▶ _YOUR TASK_
Put the data below into a two-column CSV with the header names input and output, one row for each input, placing its text and its answer each in a single quoted field with line breaks replaced by spaces. Leave the pictures out.

● ● ● ● ● ● ●

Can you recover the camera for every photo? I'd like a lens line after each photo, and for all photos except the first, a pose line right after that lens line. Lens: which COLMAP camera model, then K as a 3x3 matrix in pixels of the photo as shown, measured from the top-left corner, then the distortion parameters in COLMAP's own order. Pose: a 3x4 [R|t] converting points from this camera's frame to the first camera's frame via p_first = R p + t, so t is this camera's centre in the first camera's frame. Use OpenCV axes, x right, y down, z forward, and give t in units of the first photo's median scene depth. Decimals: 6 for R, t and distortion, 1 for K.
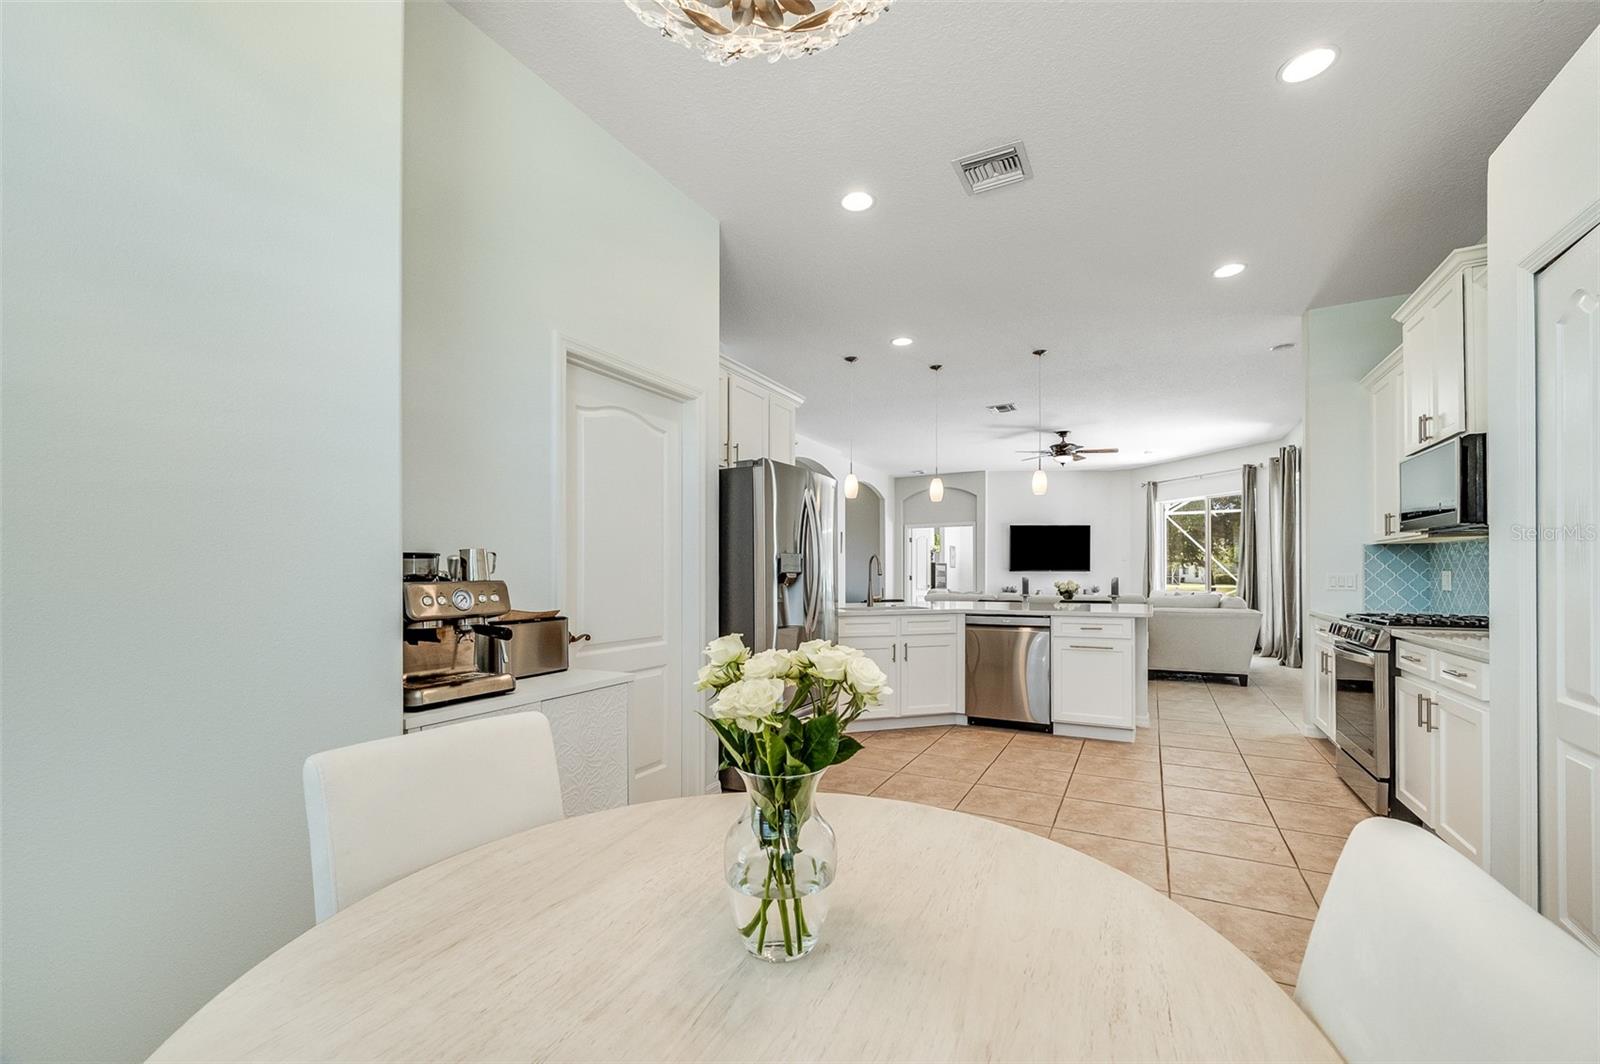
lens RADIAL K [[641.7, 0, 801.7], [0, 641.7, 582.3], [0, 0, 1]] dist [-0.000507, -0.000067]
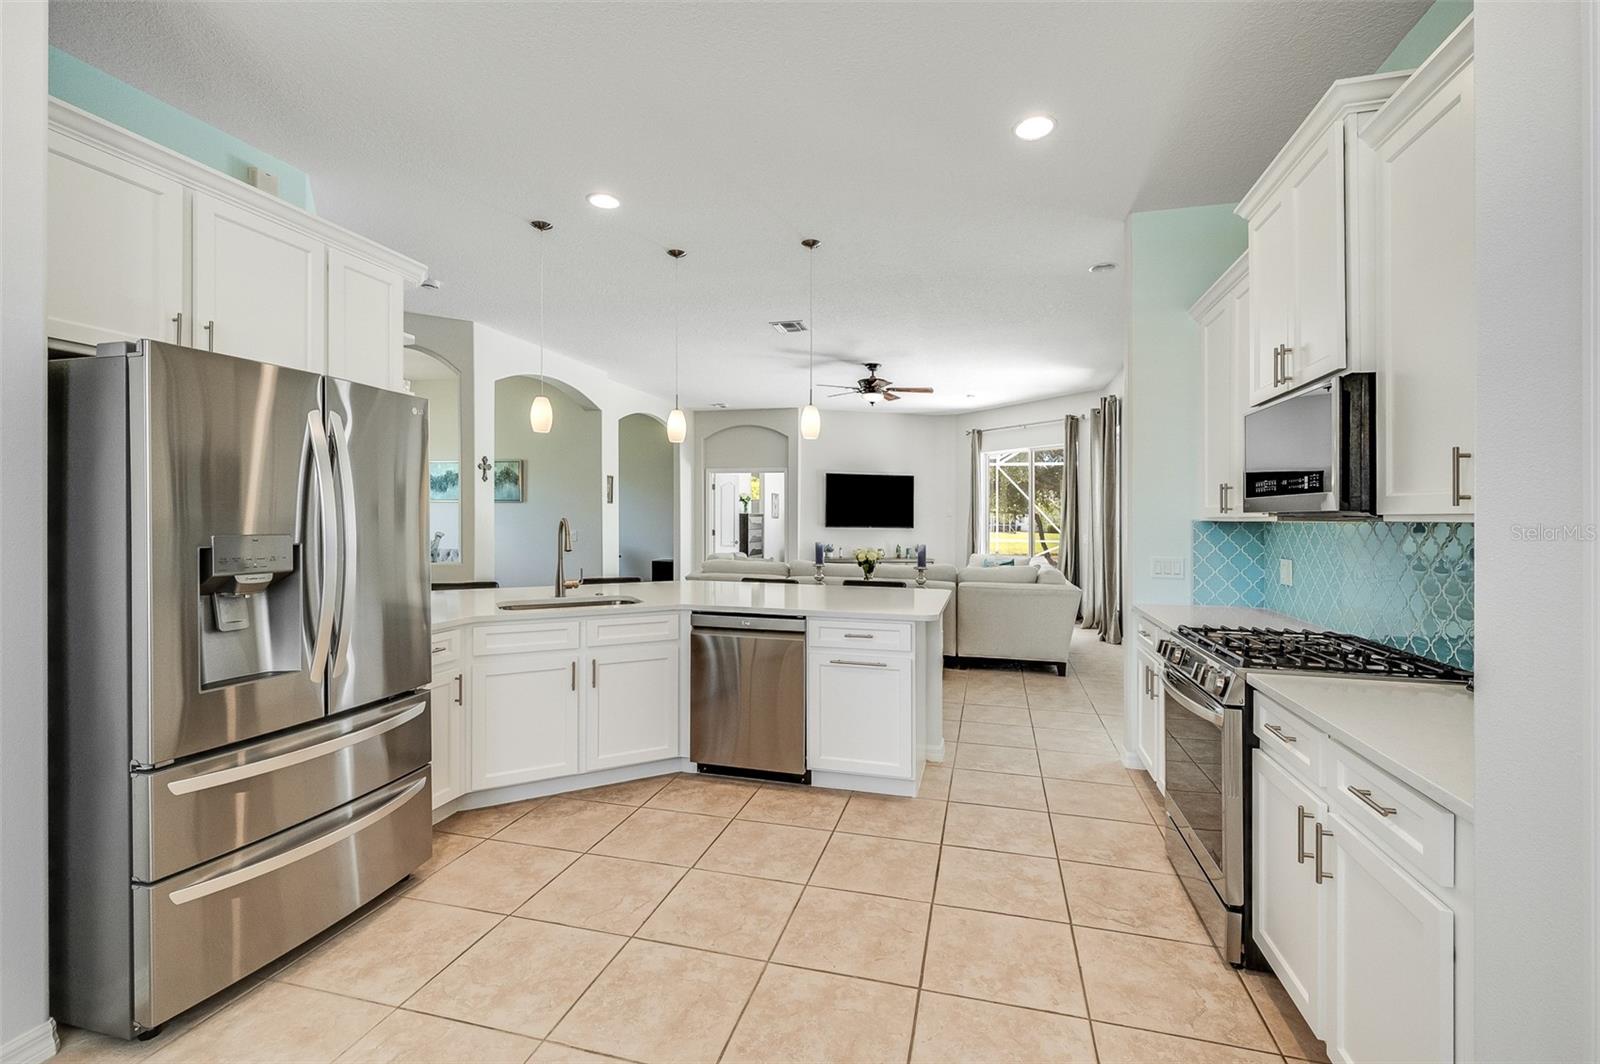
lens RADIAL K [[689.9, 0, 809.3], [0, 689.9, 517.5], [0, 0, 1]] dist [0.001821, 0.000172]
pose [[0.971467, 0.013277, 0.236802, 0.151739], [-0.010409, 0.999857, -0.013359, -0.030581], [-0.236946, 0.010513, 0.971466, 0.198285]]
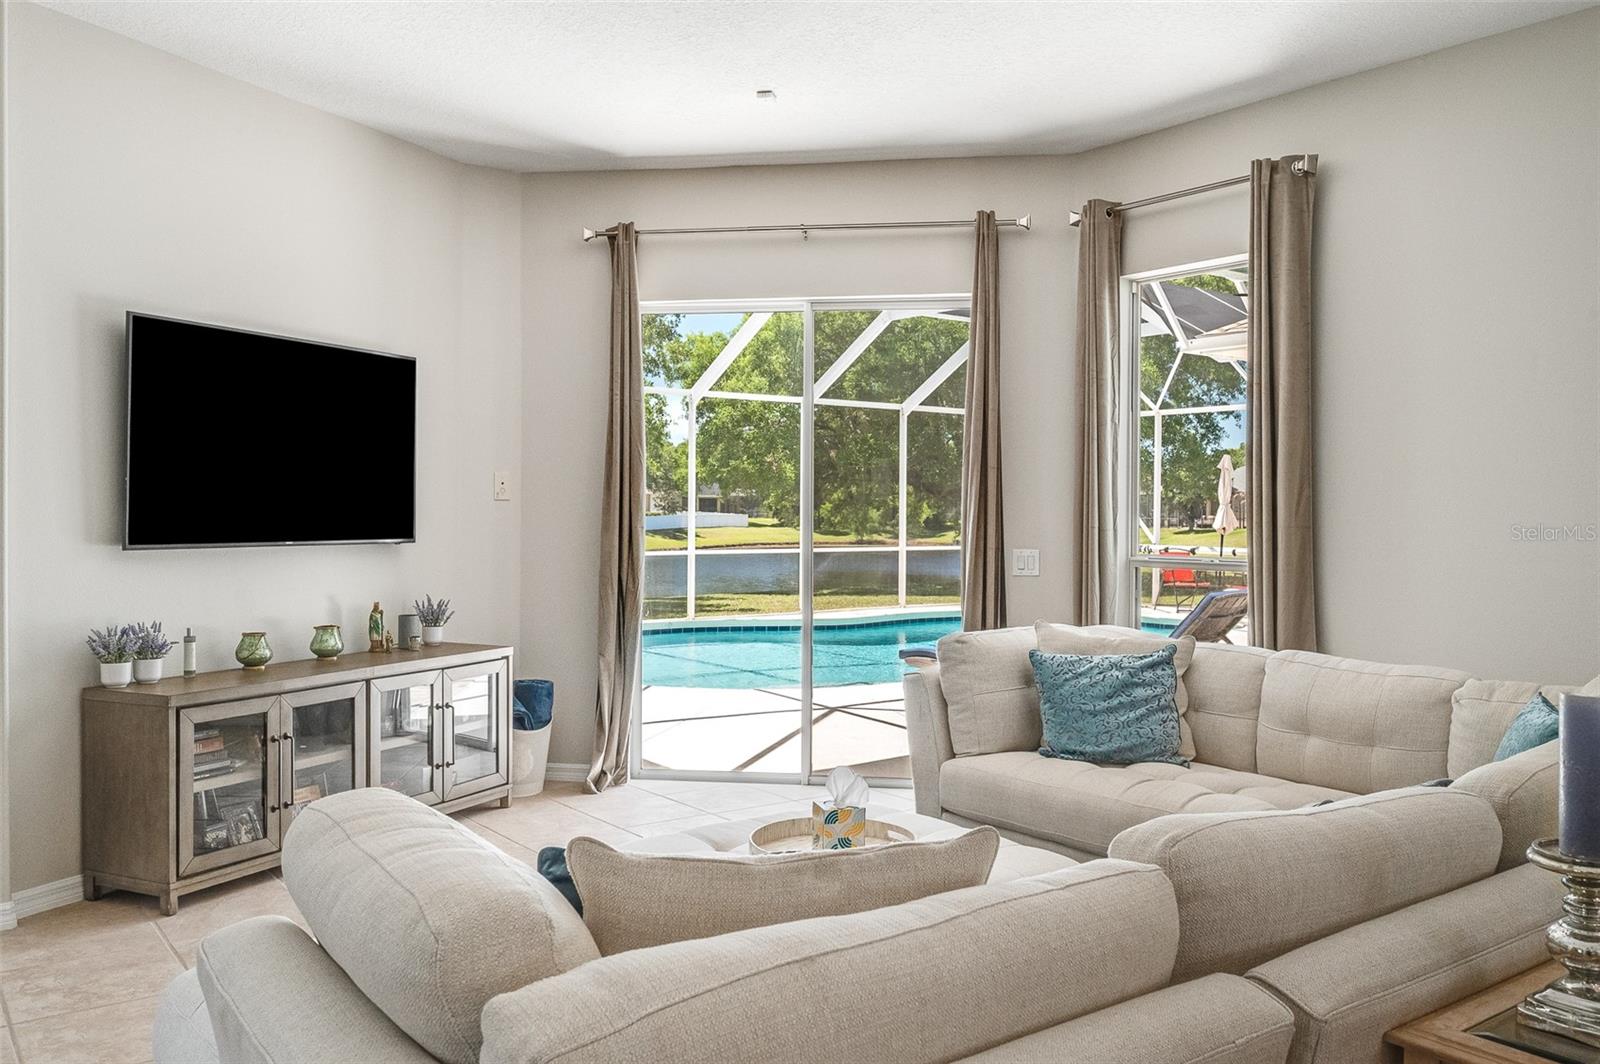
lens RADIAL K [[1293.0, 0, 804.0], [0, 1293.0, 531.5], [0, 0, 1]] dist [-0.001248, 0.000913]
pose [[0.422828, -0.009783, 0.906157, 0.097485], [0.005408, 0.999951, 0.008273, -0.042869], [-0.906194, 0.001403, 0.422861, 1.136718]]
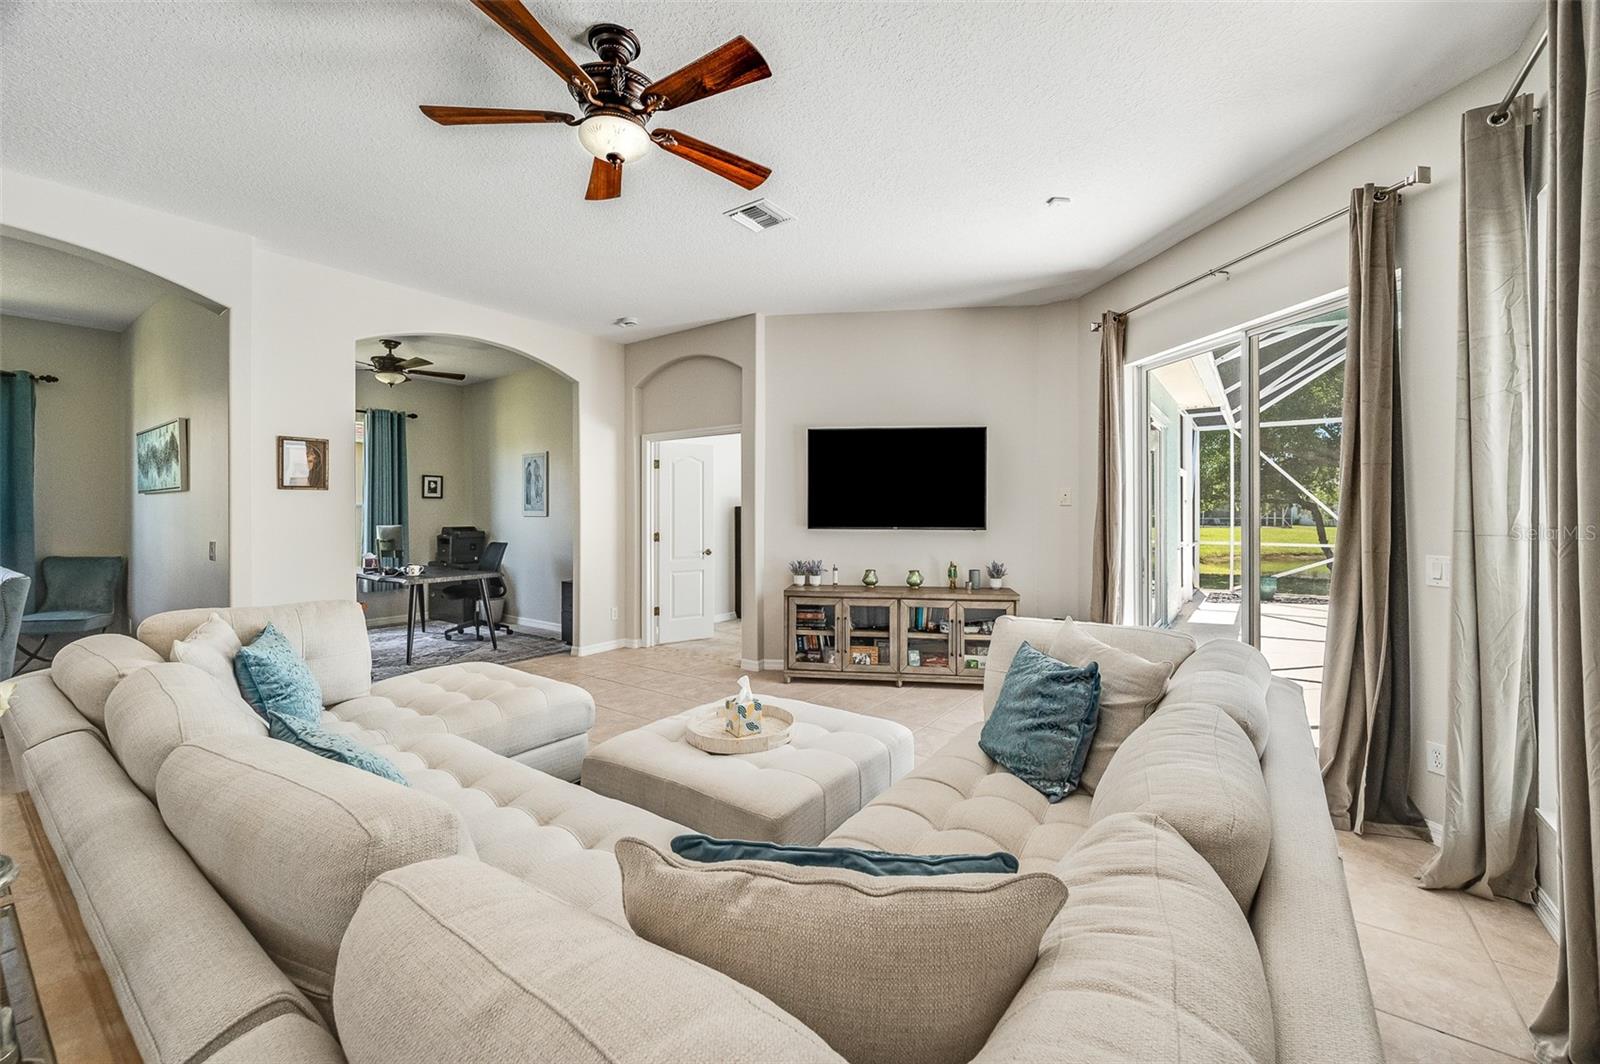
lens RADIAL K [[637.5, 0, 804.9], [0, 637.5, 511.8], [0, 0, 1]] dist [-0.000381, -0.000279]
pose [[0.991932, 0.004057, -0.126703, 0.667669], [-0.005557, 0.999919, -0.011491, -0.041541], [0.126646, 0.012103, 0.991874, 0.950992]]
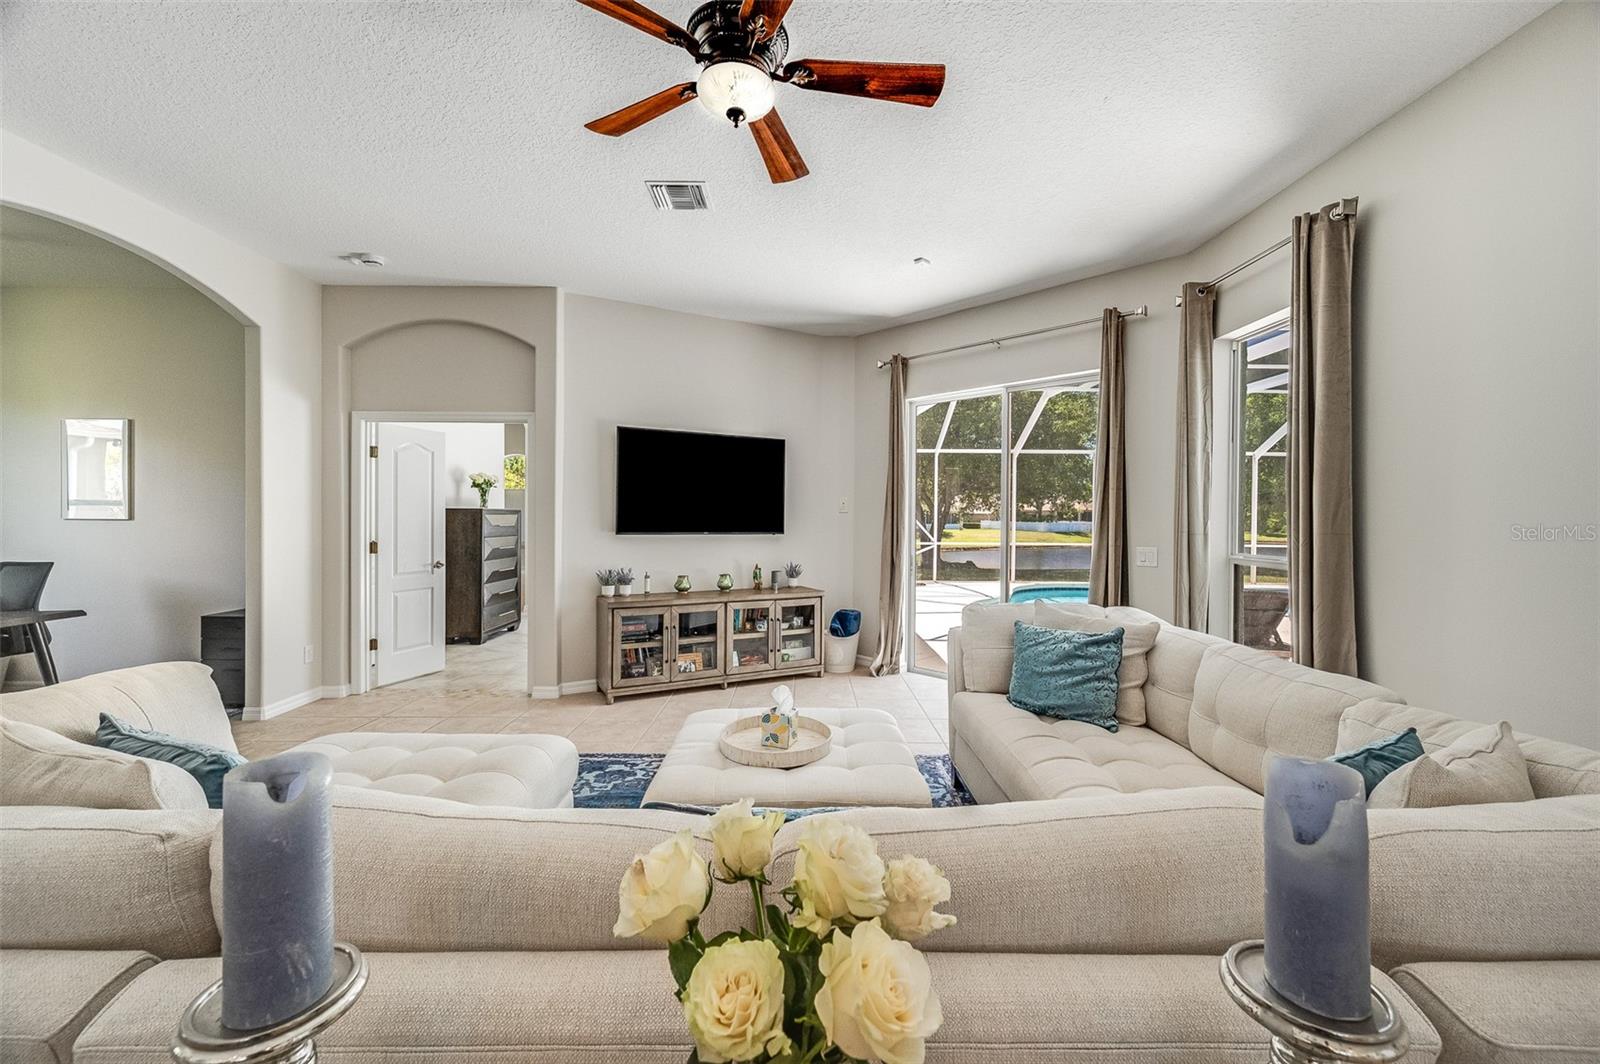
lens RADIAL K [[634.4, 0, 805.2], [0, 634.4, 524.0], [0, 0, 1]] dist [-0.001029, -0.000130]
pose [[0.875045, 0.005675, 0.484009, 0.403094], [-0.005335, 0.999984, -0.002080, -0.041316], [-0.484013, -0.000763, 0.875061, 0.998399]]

● ● ● ● ● ● ●

▶ _RESPONSE TO THIS TASK_
input,output
"Can you recover the camera for every photo? I'd like a lens line after each photo, and for all photos except the first, a pose line right after that lens line. Lens: which COLMAP camera model, then K as a 3x3 matrix in pixels of the photo as shown, measured from the top-left corner, then the distortion parameters in COLMAP's own order. Pose: a 3x4 [R|t] converting points from this camera's frame to the first camera's frame via p_first = R p + t, so t is this camera's centre in the first camera's frame. Use OpenCV axes, x right, y down, z forward, and give t in units of the first photo's median scene depth. Decimals: 6 for R, t and distortion, 1 for K.","lens RADIAL K [[641.7, 0, 801.7], [0, 641.7, 582.3], [0, 0, 1]] dist [-0.000507, -0.000067] lens RADIAL K [[689.9, 0, 809.3], [0, 689.9, 517.5], [0, 0, 1]] dist [0.001821, 0.000172] pose [[0.971467, 0.013277, 0.236802, 0.151739], [-0.010409, 0.999857, -0.013359, -0.030581], [-0.236946, 0.010513, 0.971466, 0.198285]] lens RADIAL K [[1293.0, 0, 804.0], [0, 1293.0, 531.5], [0, 0, 1]] dist [-0.001248, 0.000913] pose [[0.422828, -0.009783, 0.906157, 0.097485], [0.005408, 0.999951, 0.008273, -0.042869], [-0.906194, 0.001403, 0.422861, 1.136718]] lens RADIAL K [[637.5, 0, 804.9], [0, 637.5, 511.8], [0, 0, 1]] dist [-0.000381, -0.000279] pose [[0.991932, 0.004057, -0.126703, 0.667669], [-0.005557, 0.999919, -0.011491, -0.041541], [0.126646, 0.012103, 0.991874, 0.950992]] lens RADIAL K [[634.4, 0, 805.2], [0, 634.4, 524.0], [0, 0, 1]] dist [-0.001029, -0.000130] pose [[0.875045, 0.005675, 0.484009, 0.403094], [-0.005335, 0.999984, -0.002080, -0.041316], [-0.484013, -0.000763, 0.875061, 0.998399]]"